Several of Bourgeois’s paintings from the early 1990s transpose social and cultural tensions to domestic surroundings, playing out national problems on an intimate stage. Unlike the explicitly political works cited above, these paintings are often narratively oblique. In Dreaming of Home (1993), a nude woman reclines on a bed in a dreary urban room (her window faces a brick wall) with dilapidated furniture. She holds to her midriff a handful of autumn leaves; her surroundings bespeak her frustrated longings, the sole exception being a top dresser drawer that has been pulled open to reveal a grove of miniature trees. For a moment, the border between reality and dream is suspended, as we experience an unmistakable confusion at seeing something that we know cannot exist appear within a commonplace physical and emotional setting.
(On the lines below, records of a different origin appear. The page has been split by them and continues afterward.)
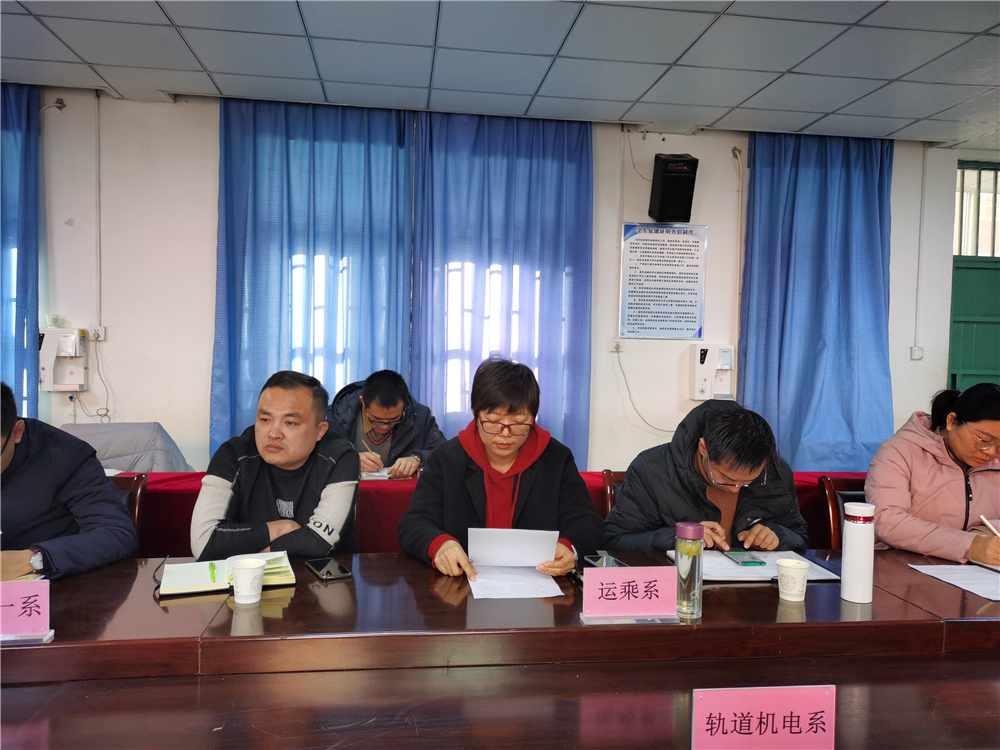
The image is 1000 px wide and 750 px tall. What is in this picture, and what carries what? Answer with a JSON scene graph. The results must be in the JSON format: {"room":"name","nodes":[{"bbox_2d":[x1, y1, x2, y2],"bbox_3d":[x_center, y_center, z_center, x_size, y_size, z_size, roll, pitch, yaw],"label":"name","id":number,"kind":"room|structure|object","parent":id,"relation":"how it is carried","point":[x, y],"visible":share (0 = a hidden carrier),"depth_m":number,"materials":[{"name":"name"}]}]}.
{"room":"office","nodes":[
{"label":"office","id":0,"kind":"room"},
{"bbox_2d":[59,422,193,472],"bbox_3d":[-1.974,0.633,3.998,0.745,0.747,0.729,1,2,-7],"label":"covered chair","id":1,"kind":"object","parent":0,"point":[123,425],"visible":0.32,"depth_m":3.91,"materials":[{"name":"grey fabric"}]},
{"bbox_2d":[108,474,148,550],"bbox_3d":[-1.419,0.776,2.548,0.492,0.812,0.571,1,2,-7],"label":"chair","id":2,"kind":"object","parent":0,"point":[141,496],"visible":0.15,"depth_m":2.74,"materials":[{"name":"brown wood"}]},
{"bbox_2d":[0,381,137,585],"bbox_3d":[-1.390,0.412,2.142,0.631,0.779,0.631,2,2,18],"label":"man","id":3,"kind":"object","parent":2,"relation":"on","point":[25,482],"visible":0.77,"depth_m":2.10},
{"bbox_2d":[193,368,363,561],"bbox_3d":[-0.676,0.434,2.453,0.515,0.874,0.654,1,2,-7],"label":"man","id":4,"kind":"object","parent":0,"point":[241,456],"visible":0.8,"depth_m":2.31},
{"bbox_2d":[326,369,446,479],"bbox_3d":[-0.585,0.503,3.828,0.677,1.032,0.622,0,3,-23],"label":"man","id":5,"kind":"object","parent":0,"point":[394,404],"visible":0.6,"depth_m":3.72},
{"bbox_2d":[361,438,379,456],"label":"pen","id":6,"kind":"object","parent":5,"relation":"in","point":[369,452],"visible":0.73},
{"bbox_2d":[112,469,863,556],"bbox_3d":[-0.155,0.816,3.427,3.689,0.720,0.951,1,2,-7],"label":"red table","id":7,"kind":"object","parent":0,"point":[595,475],"visible":0.12,"depth_m":3.06,"materials":[{"name":"red fabric"}]},
{"bbox_2d":[360,466,408,479],"bbox_3d":[-0.567,0.440,3.504,0.259,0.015,0.266,1,2,-7],"label":"paper","id":8,"kind":"object","parent":7,"relation":"on","point":[373,477],"visible":0.46,"depth_m":3.45,"materials":[{"name":"white paper"}]},
{"bbox_2d":[1,85,994,471],"bbox_3d":[-0.022,-0.238,4.833,9.164,2.753,0.213,1,2,-7],"label":"wall","id":9,"kind":"structure","parent":0,"point":[210,253],"depth_m":4.60,"materials":[{"name":"white paint"}]},
{"bbox_2d":[0,81,39,423],"bbox_3d":[-2.990,-0.299,4.214,0.960,2.629,0.149,1,2,-7],"label":"curtain","id":10,"kind":"object","parent":9,"relation":"attached to","point":[32,318],"visible":0.77,"depth_m":4.25,"materials":[{"name":"blue fabric"}]},
{"bbox_2d":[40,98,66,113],"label":"cable","id":11,"kind":"object","parent":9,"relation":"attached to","point":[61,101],"visible":0.95,"depth_m":4.38,"materials":[{"name":"white plastic"}]},
{"bbox_2d":[38,325,87,391],"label":"water dispenser","id":12,"kind":"object","parent":9,"relation":"attached to","point":[65,379],"visible":0.97,"depth_m":4.32,"materials":[{"name":"white plastic"}]},
{"bbox_2d":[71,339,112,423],"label":"cable","id":13,"kind":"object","parent":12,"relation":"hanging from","point":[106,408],"visible":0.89,"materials":[{"name":"grey plastic"}]},
{"bbox_2d":[88,326,105,340],"bbox_3d":[-2.291,-0.229,4.421,0.089,0.083,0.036,1,2,-7],"label":"wall socket","id":14,"kind":"object","parent":9,"relation":"attached to","point":[102,330],"visible":0.85,"depth_m":4.42,"materials":[{"name":"white plastic"}]},
{"bbox_2d":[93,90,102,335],"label":"conduit pipe","id":15,"kind":"object","parent":9,"relation":"attached to","point":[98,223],"visible":0.97,"depth_m":4.50,"materials":[{"name":"white plastic"}]},
{"bbox_2d":[211,97,413,458],"bbox_3d":[-1.070,-0.296,4.524,1.165,2.612,0.145,1,2,-7],"label":"curtain","id":16,"kind":"object","parent":9,"relation":"attached to","point":[282,263],"visible":0.66,"depth_m":4.50,"materials":[{"name":"blue fabric"}]},
{"bbox_2d":[410,109,593,465],"bbox_3d":[0.015,-0.257,4.680,1.133,2.635,0.135,1,2,-7],"label":"curtain","id":17,"kind":"object","parent":9,"relation":"attached to","point":[555,311],"visible":0.67,"depth_m":4.66,"materials":[{"name":"blue fabric"}]},
{"bbox_2d":[609,338,623,352],"bbox_3d":[0.720,-0.176,4.819,0.074,0.095,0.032,1,2,-7],"label":"wall socket","id":18,"kind":"object","parent":9,"relation":"attached to","point":[613,347],"visible":0.93,"depth_m":4.82,"materials":[{"name":"white plastic"}]},
{"bbox_2d":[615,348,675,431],"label":"cable","id":19,"kind":"object","parent":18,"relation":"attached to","point":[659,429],"visible":0.95,"depth_m":4.89,"materials":[{"name":"grey plastic"}]},
{"bbox_2d":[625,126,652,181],"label":"cable","id":20,"kind":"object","parent":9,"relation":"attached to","point":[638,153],"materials":[{"name":"grey plastic"}]},
{"bbox_2d":[619,222,707,340],"bbox_3d":[1.002,-0.577,4.795,0.499,0.700,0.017,1,2,-7],"label":"wall poster","id":21,"kind":"object","parent":9,"relation":"attached to","point":[692,326],"visible":1,"depth_m":4.79,"materials":[{"name":"white paper"}]},
{"bbox_2d":[649,152,697,221],"bbox_3d":[1.040,-1.111,4.707,0.234,0.406,0.227,1,2,-7],"label":"speaker","id":22,"kind":"object","parent":9,"relation":"attached to","point":[686,160],"visible":0.99,"depth_m":4.61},
{"bbox_2d":[689,342,733,400],"bbox_3d":[1.322,-0.016,4.861,0.231,0.361,0.142,1,2,-7],"label":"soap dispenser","id":23,"kind":"object","parent":9,"relation":"attached to","point":[707,356],"visible":0.98,"depth_m":4.82,"materials":[{"name":"white"}]},
{"bbox_2d":[740,129,896,470],"bbox_3d":[2.016,-0.247,4.932,1.011,2.605,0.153,1,2,-7],"label":"blue curtain","id":24,"kind":"object","parent":9,"relation":"attached to","point":[843,173],"visible":0.75,"depth_m":4.92,"materials":[{"name":"blue fabric"}]},
{"bbox_2d":[910,345,922,359],"bbox_3d":[2.762,-0.142,5.163,0.072,0.096,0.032,1,2,-7],"label":"wall socket","id":25,"kind":"object","parent":9,"relation":"attached to","point":[918,353],"visible":0.99,"depth_m":5.16,"materials":[{"name":"white plastic"}]},
{"bbox_2d":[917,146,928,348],"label":"conduit pipe","id":26,"kind":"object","parent":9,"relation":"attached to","point":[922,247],"visible":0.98,"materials":[{"name":"white plastic"}]},
{"bbox_2d":[948,160,999,392],"bbox_3d":[3.514,-0.152,5.350,1.062,2.547,0.136,1,2,-7],"label":"door","id":27,"kind":"structure","parent":9,"relation":"in","point":[963,322],"depth_m":5.30,"materials":[{"name":"green paint"}]},
{"bbox_2d":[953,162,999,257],"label":"window","id":28,"kind":"structure","parent":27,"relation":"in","point":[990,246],"depth_m":5.32,"materials":[{"name":"clear glass"}]},
{"bbox_2d":[0,545,998,749],"bbox_3d":[0.138,0.923,1.653,3.573,0.733,1.197,1,2,-7],"label":"conference table","id":29,"kind":"object","parent":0,"point":[748,591],"visible":0.89,"depth_m":1.57,"materials":[{"name":"brown wood"}]},
{"bbox_2d":[0,579,52,644],"bbox_3d":[-1.025,0.477,1.563,0.237,0.123,0.100,1,2,-7],"label":"name card","id":30,"kind":"object","parent":29,"relation":"on","point":[9,585],"visible":0.99,"depth_m":1.57,"materials":[{"name":"pink paper"}]},
{"bbox_2d":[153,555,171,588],"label":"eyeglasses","id":31,"kind":"object","parent":29,"relation":"on","point":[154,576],"visible":0.74,"depth_m":1.95,"materials":[{"name":"black plastic"}]},
{"bbox_2d":[156,552,297,597],"bbox_3d":[-0.692,0.499,1.985,0.314,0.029,0.210,0,2,-21],"label":"notebook","id":32,"kind":"object","parent":29,"relation":"on","point":[191,585],"visible":0.73,"depth_m":1.94,"materials":[{"name":"paper"}]},
{"bbox_2d":[208,562,216,583],"bbox_3d":[-0.723,0.499,1.967,0.010,0.014,0.132,0,3,-24],"label":"green pen","id":33,"kind":"object","parent":32,"relation":"on","point":[212,566],"visible":0.99,"depth_m":1.97,"materials":[{"name":"green plastic"}]},
{"bbox_2d":[231,557,265,603],"bbox_3d":[-0.591,0.486,1.838,0.081,0.093,0.080,1,2,-7],"label":"paper cup","id":34,"kind":"object","parent":29,"relation":"on","point":[245,593],"visible":0.99,"depth_m":1.81,"materials":[{"name":"white paper"}]},
{"bbox_2d":[305,556,352,580],"bbox_3d":[-0.454,0.507,2.047,0.077,0.010,0.164,0,3,-30],"label":"smartphone","id":35,"kind":"object","parent":29,"relation":"on","point":[338,568],"visible":0.99,"depth_m":2.03,"materials":[{"name":"black glass"}]},
{"bbox_2d":[584,552,628,567],"bbox_3d":[0.298,0.518,2.126,0.076,0.011,0.162,0,2,-19],"label":"smartphone","id":36,"kind":"object","parent":29,"relation":"on","point":[609,561],"visible":0.52,"depth_m":2.15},
{"bbox_2d":[579,564,679,623],"bbox_3d":[0.295,0.493,1.750,0.237,0.121,0.094,1,2,-7],"label":"name card","id":37,"kind":"object","parent":29,"relation":"on","point":[586,582],"visible":0.99,"depth_m":1.75,"materials":[{"name":"pink paper"}]},
{"bbox_2d":[674,521,702,619],"bbox_3d":[0.430,0.445,1.784,0.064,0.215,0.065,1,2,-7],"label":"glass bottle","id":38,"kind":"object","parent":29,"relation":"on","point":[680,574],"visible":0.99,"depth_m":1.76,"materials":[{"name":"clear glass"}]},
{"bbox_2d":[669,548,838,581],"bbox_3d":[0.702,0.530,2.194,0.390,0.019,0.288,1,2,-7],"label":"paper","id":39,"kind":"object","parent":29,"relation":"on","point":[729,568],"visible":0.51,"depth_m":2.15,"materials":[{"name":"white paper"}]},
{"bbox_2d":[723,551,767,565],"bbox_3d":[0.702,0.525,2.249,0.072,0.010,0.146,1,2,-7],"label":"smartphone","id":40,"kind":"object","parent":39,"relation":"on","point":[746,561],"visible":0.98,"depth_m":2.22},
{"bbox_2d":[689,684,836,749],"bbox_3d":[0.399,0.540,1.186,0.243,0.127,0.075,1,2,-7],"label":"name card","id":41,"kind":"object","parent":29,"relation":"on","point":[773,709],"visible":1,"depth_m":1.18,"materials":[{"name":"pink paper"}]},
{"bbox_2d":[776,558,810,602],"bbox_3d":[0.721,0.508,1.926,0.077,0.089,0.077,1,2,-7],"label":"paper cup","id":42,"kind":"object","parent":29,"relation":"on","point":[798,574],"visible":0.99,"depth_m":1.90,"materials":[{"name":"white paper"}]},
{"bbox_2d":[841,499,875,603],"bbox_3d":[0.889,0.437,1.939,0.073,0.248,0.073,1,2,-7],"label":"thermos","id":43,"kind":"object","parent":29,"relation":"on","point":[854,534],"visible":0.99,"depth_m":1.91,"materials":[{"name":"white metal"}]},
{"bbox_2d":[909,563,999,600],"bbox_3d":[1.317,0.551,2.065,0.307,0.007,0.312,1,2,-7],"label":"paper","id":44,"kind":"object","parent":29,"relation":"on","point":[974,576],"visible":0.98,"depth_m":2.10,"materials":[{"name":"white paper"}]},
{"bbox_2d":[0,0,999,148],"bbox_3d":[0.364,-1.436,1.757,9.059,0.119,5.951,1,2,-7],"label":"ceiling","id":45,"kind":"structure","parent":0,"point":[618,114],"depth_m":3.61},
{"bbox_2d":[397,356,603,576],"bbox_3d":[-0.006,0.483,2.361,0.612,1.061,0.646,1,2,-7],"label":"person","id":46,"kind":"object","parent":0,"point":[547,482],"visible":0.76,"depth_m":2.27},
{"bbox_2d":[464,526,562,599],"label":"paper","id":47,"kind":"object","parent":46,"relation":"in","point":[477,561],"visible":0.89,"depth_m":2.09,"materials":[{"name":"white paper"}]},
{"bbox_2d":[601,470,627,514],"bbox_3d":[0.626,0.802,2.852,0.484,0.829,0.564,1,2,-7],"label":"chair","id":48,"kind":"object","parent":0,"point":[609,473],"visible":0.1,"depth_m":2.99,"materials":[{"name":"brown wood"}]},
{"bbox_2d":[603,398,807,554],"bbox_3d":[0.661,0.536,2.585,0.639,0.891,0.592,1,2,-7],"label":"man","id":49,"kind":"object","parent":48,"relation":"on","point":[754,461],"visible":0.62,"depth_m":2.44},
{"bbox_2d":[818,475,866,547],"bbox_3d":[1.492,0.829,2.888,0.494,0.821,0.549,1,2,-7],"label":"chair","id":50,"kind":"object","parent":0,"point":[831,490],"visible":0.2,"depth_m":3.04,"materials":[{"name":"brown wood"}]},
{"bbox_2d":[868,382,999,568],"bbox_3d":[1.601,0.440,2.681,0.660,0.765,0.535,0,2,-18],"label":"woman","id":51,"kind":"object","parent":50,"relation":"on","point":[967,456],"visible":0.77,"depth_m":2.56},
{"bbox_2d":[980,516,999,537],"bbox_3d":[1.505,0.501,2.359,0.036,0.114,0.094,1,2,-7],"label":"pen","id":52,"kind":"object","parent":51,"relation":"in","point":[992,528],"visible":0.92,"depth_m":2.37,"materials":[{"name":"white"}]}
]}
In two paintings dealing with kitchens, Bourgeois seems to alert us to the possibility of random miracles unfolding wherever one looks. In Refrigerator (1994), a pale, dark-haired woman in a slinky maroon dress sensually caresses her shoulder as she reaches into the refrigerator for some milk. The refrigerator, its doors hanging open, is packed with groceries but also with such incongruous items as a gun, a globe, and dolls’ heads. A doll-shaped cake sits forlornly on the checkerboard-pattern linoleum floor, one corner crumbling away; an overturned can of beets near the painting’s right edge implies further disarray beyond the frame. Although it is difficult to pinpoint the origin of the malaise in these works, the feeling of unease is nonetheless palpable. The kitchen in Refrigerator is sufficiently modern to suggest middle-class stability, but the underlying disorder is directly related to the woman”s discordant glamour. She seems oblivious to her surroundings, as though detached from the larger reality she happens to occupy. In a related painting, The Kitchen (1990), a young man dressed only in blue boxer shorts stares blankly at a pile of dirty dishes in his kitchen sink. Meanwhile, a divine apparition appears at the window in the form of a miniature dark-skinned virgin typical of Mexican and Andean colonial-era religious paintings. The fact that the man seems as oblivious to this religious vision as he does to the dishes suggests that he is unable to make a fundamental connection to his own surroundings and is therefore beyond redemption. This scene is a metaphor regarding the place of divine revelation in everyday life, and it also expresses the artist’s belief that the world is full of individuals struggling toward self-realization.

Through his wide array of subjects, Bourgeois has created a pictorial world unlike that of any other contemporary artist. While it would be presumptuous and misleading to discuss that world in terms of its relative state of innocence, we can isolate the artist’s desire to share with his viewers something extraordinary that the subjects he paints are often incapable of embracing. In Bourgeois’s America, we are not necessarily all born equal, but we each have an opportunity to transform and enhance our lives. The sole means of escaping the limits of our individuality is through immersion in the material world—not for the sake of economic gain but to restore our vitality through the fuller employment of our senses. The myriad details in his paintings testily to the richness of the physical world, which, if appreciated properly, would provide us with the support and connection we need to overcome our mortal limitations. Even with its frequent allusions to religious ideals of redemption, Bourgeois”s art is deeply rooted in the conviction that being fully alive means exploring the infinite ways of being human.